3 Screenwriting Lessons Even Professionals Forget in Their First Drafts
You've heard it time and time again, but all writing is rewriting. I know that sounds annoying to read for the umpteenth time, but that's how the craft goes.
My goal, as a pro, is to make my first draft so good that I don't have as much heavy lifting to do later. And guess what? That doesn't always work either.
But today I want to talk about the specific, craft-level stuff that slips through the cracks in first drafts, not because the writer doesn't know better, but because they forgot. Or got excited. Or pushed through a scene they should have stopped and questioned.
This is the stuff that happens to me all the time, and I want to share some of the things I've learned with you.
Let's dive in.
1. You're Writing Toward the Ending You Imagined, Not the One the Story Earned
Here's something nobody talks about enough: most writers know their ending before they know their story. I know the only way I can start a draft is if I know how it ends first.
That's usually a good thing, but being rigid in storytelling can be a bad thing.
The result is a script that technically arrives at its destination but doesn't feel like it traveled anywhere because you had a preconceived notion of where you wanted to type Fade Out.
The first draft should be about those wild swings and taking chances. Sometimes, those things can unlock something great for you.
Experienced writers fall into this just as often as beginners. The difference is that beginners don't always know why the draft feels off. Professionals usually do, they just don't want to admit that the ending they've been protecting for three months might be the problem.
The fix isn't complicated, but it takes nerve.
At some point in the revision process, you have to be willing to look at your ending and ask: "D id my characters actually get here, or did I just drag them?"
If you dragged them, then it's time to rework and maybe do another outline to discover where you think they should be now.
'Spy' Credit: Sony
2. Every Scene Is Doing One Job When It Should Be Doing Two
Okay, this was a funny one to work out, because I think it's a little hyperbolic, but bear with me. The default mode in a first draft is functional scenes. You want them to exist because something needs to happen. The exposition needs to land. The two characters need to meet. The protagonist needs to find the clue.
Fine. But a scene that only does one thing is, at best, a placeholder.
The scenes that actually work and that make your screenplay sing are the ones readers and audiences remember. They are pulling double or triple duty.
Plot is moving and character is shifting and the relationship between two people is changing in some small but irreversible way.
So when you look back at your draft and see a stretch of scenes that are each doing exactly one thing, that's where the pacing dies.
How can you make these scenes do multiple things for you?

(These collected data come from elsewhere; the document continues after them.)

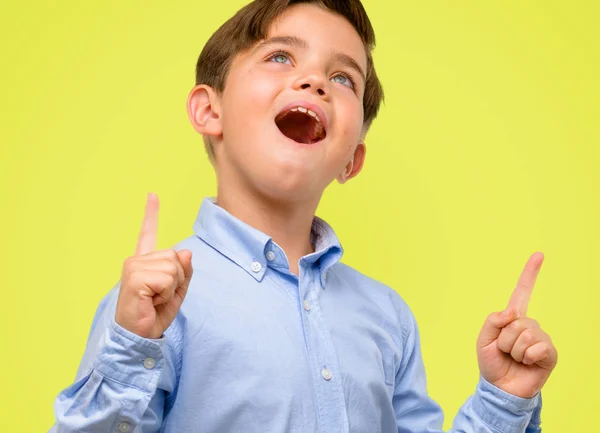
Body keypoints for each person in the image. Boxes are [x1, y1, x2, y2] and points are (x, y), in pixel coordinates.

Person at [49, 1, 558, 432]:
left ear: (351, 160)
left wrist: (502, 401)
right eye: (280, 56)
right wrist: (133, 346)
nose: (314, 80)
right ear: (210, 111)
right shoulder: (149, 310)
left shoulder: (388, 317)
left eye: (342, 77)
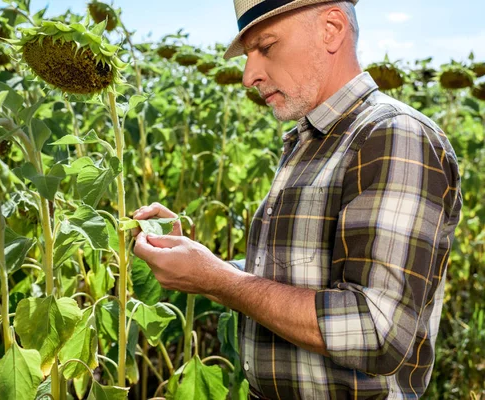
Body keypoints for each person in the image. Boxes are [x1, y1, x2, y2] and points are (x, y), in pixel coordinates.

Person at [132, 0, 463, 398]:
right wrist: (200, 260)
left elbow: (377, 330)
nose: (248, 76)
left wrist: (217, 281)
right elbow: (295, 278)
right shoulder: (313, 139)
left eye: (266, 47)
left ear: (331, 28)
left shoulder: (393, 135)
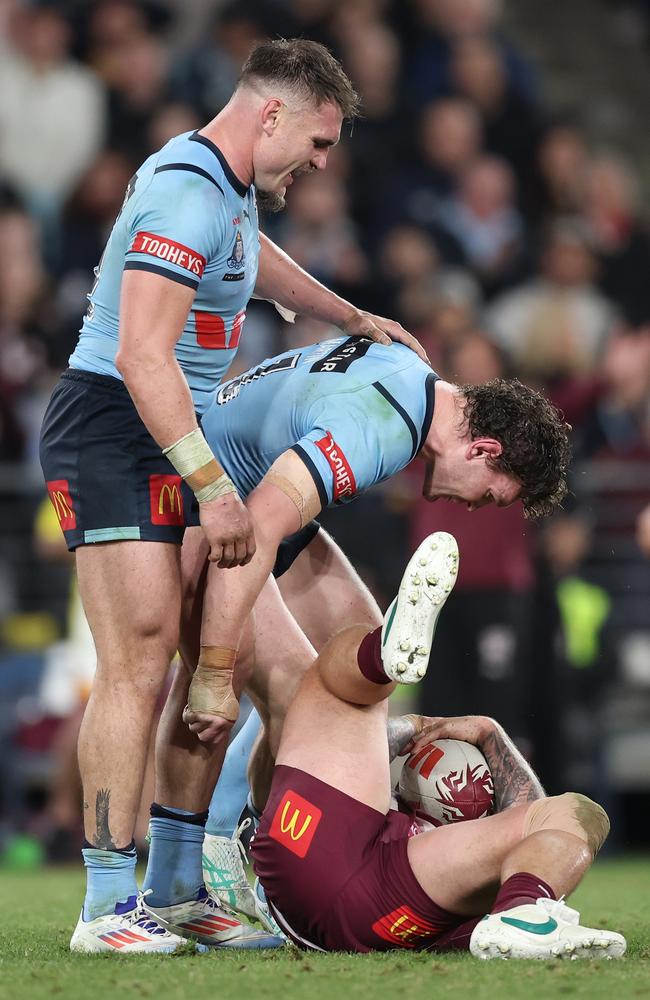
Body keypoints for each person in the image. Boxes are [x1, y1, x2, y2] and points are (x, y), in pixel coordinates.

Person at [39, 38, 423, 954]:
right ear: (272, 115)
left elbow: (252, 260)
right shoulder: (185, 186)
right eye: (319, 145)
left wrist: (348, 313)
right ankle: (104, 906)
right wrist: (213, 487)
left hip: (175, 430)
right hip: (116, 427)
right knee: (137, 659)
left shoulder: (230, 192)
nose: (321, 166)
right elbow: (139, 355)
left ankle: (175, 891)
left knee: (218, 657)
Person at [141, 333, 570, 931]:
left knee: (368, 650)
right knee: (296, 696)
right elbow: (258, 528)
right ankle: (230, 864)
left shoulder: (414, 378)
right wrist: (215, 669)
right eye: (493, 497)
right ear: (483, 449)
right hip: (204, 506)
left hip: (244, 486)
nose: (478, 509)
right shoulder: (384, 426)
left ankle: (242, 833)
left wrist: (346, 314)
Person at [250, 532, 626, 959]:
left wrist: (432, 730)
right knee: (582, 813)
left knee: (331, 687)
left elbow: (277, 781)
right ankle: (525, 912)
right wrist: (487, 736)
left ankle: (377, 651)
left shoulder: (426, 838)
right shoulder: (468, 866)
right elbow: (539, 823)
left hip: (305, 867)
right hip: (395, 910)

It all boils down to what you think changes in these scenes. Not just in the story, but in the people. If the answer is "nothing, really, it just moves the plot forward," that scene is either underwritten or it doesn't belong there.
See what else you can put in its place or cut it entirely.
'Sinners' Credit: Warner Bros.
3. Dialogue Is Always the Last Problem
This one is almost universal.
When something feels wrong in a draft, writers reach for the lines. They tighten. They punch up. They rework the rhythm of the scenes in front of them.
Bad dialogue is almost never a dialogue problem.
Here's what I mean...Clunky, on-the-nose, or flat dialogue is almost always a symptom of something else. Maybe it's that a scene doesn't need to exist, or it's a character whose motivation isn't clear enough to actually generate real conflict on the page, or a relationship that hasn't been properly established before this moment.
That's why the dialogue that shows up makes no sense or just reads poorly.
If two characters are saying what they mean in a scene where they should be talking around what they mean, then you probably have a structural problem.
No amount of line-tweaking fixes that.
When you hit dialogue that isn't working, resist the urge to fix the words first. Ask why the scene isn't working. Nine times out of ten, that's where the real answer is, and it takes a lot more rewriting than just punching up the jokes.
'Pulp Fiction' Credit: Miramax
Summing It All Up
None of this is meant to make the first draft feel like a minefield. It's not. The first draft is still just about getting the story out.
But these are the traps worth keeping in mind as you write — because the writers who catch them early spend a lot less time in revision.